ByteDance is exploring autonomous driving technologies as part of its broader artificial intelligence research, according to a report by Chinese technology media outlet 36Kr, although the company said it has no plans to enter the smart driving business.
Citing multiple industry sources, the report said the initiative is being led by the world model team within ByteDance’s Seed AI research division. The team is working on technologies related to environmental perception, prediction and planning, capabilities that are also central to autonomous driving systems.
Autonomous Driving Research Underway
According to 36Kr, ByteDance is studying applications including autonomous logistics, with the project operating under the automotive business unit of its cloud computing platform, Volcengine.
The report said the company has held discussions with established autonomous driving teams and has begun preparations for the project. It also claimed ByteDance has approached engineers and researchers with expertise in advanced driver assistance and autonomous vehicle technologies.
Responding to the report, ByteDance said its frontier AI research includes physical AI but denied plans to commercialize a smart driving business.
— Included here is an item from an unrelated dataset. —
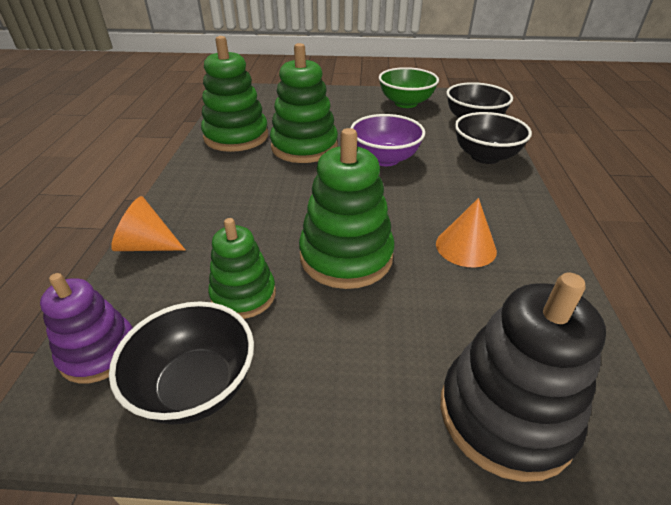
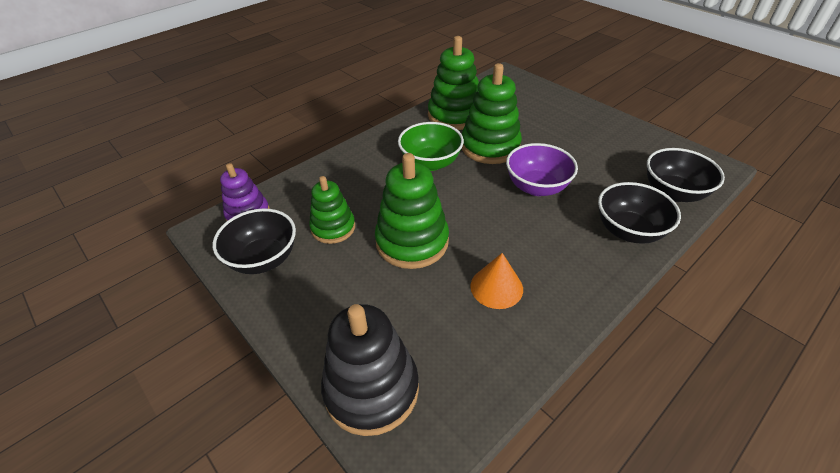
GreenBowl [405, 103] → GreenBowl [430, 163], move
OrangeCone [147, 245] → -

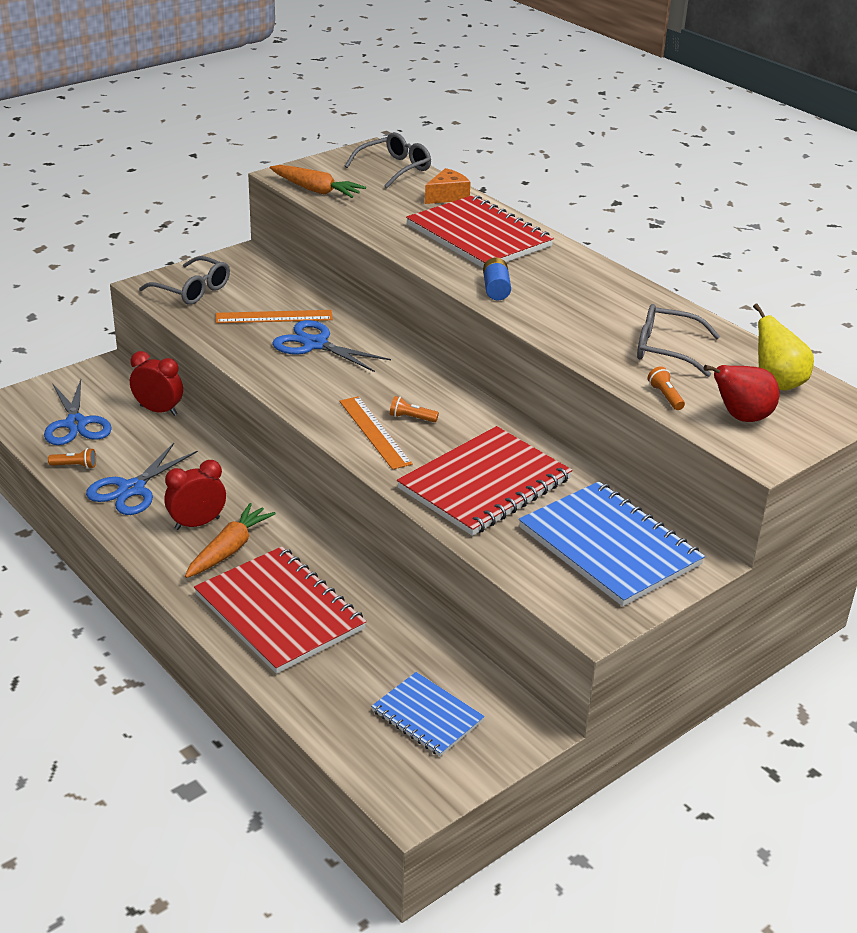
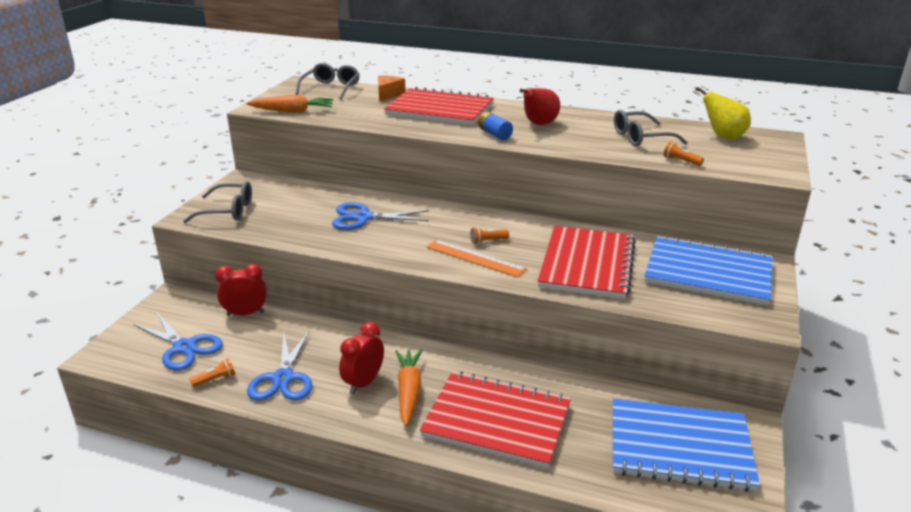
RedPear [741, 417] → RedPear [539, 124], move
BlueNotebook [427, 716] → BlueNotebook [679, 447], x1.73
OrangeRuler [274, 317] → -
“Our frontier large-model exploration areas include physical AI, where there are many early-stage research efforts and explorations, but we have no plan to build a smart driving business.”
36Kr said the company’s response suggests it currently views the effort as research rather than the development of a commercial autonomous driving platform.
World Models Become Strategic Focus
Seed, ByteDance’s large-model research organization established in 2023, is responsible for foundational AI research within the company.
The report noted that Zhou Chang, who joined ByteDance in 2024, oversees several AI research areas including multimodal large models, world models, visual generation and embodied intelligence.
ByteDance has already expanded into the automotive software sector through Volcengine and its Doubao large language model, supplying cloud services and intelligent cockpit technologies to vehicle manufacturers.
In June, automotive technology company Aiva announced a partnership with Volcengine to integrate the Doubao large model into its intelligent cockpit platform. However, Aiva is expected to source its advanced driver assistance system from autonomous driving startup DeepRoute rather than ByteDance.
Industry attention has increasingly shifted toward world models as a foundation for future autonomous driving systems, with developers seeking AI models capable of understanding and predicting complex real-world environments.
According to the report, ByteDance could eventually use data generated through autonomous driving research to improve its world models and support future embodied AI applications, including robotics.
The report also suggested that ByteDance’s financial resources, AI expertise and computing infrastructure could position the company as a new competitor if it chooses to expand further into autonomous driving technologies.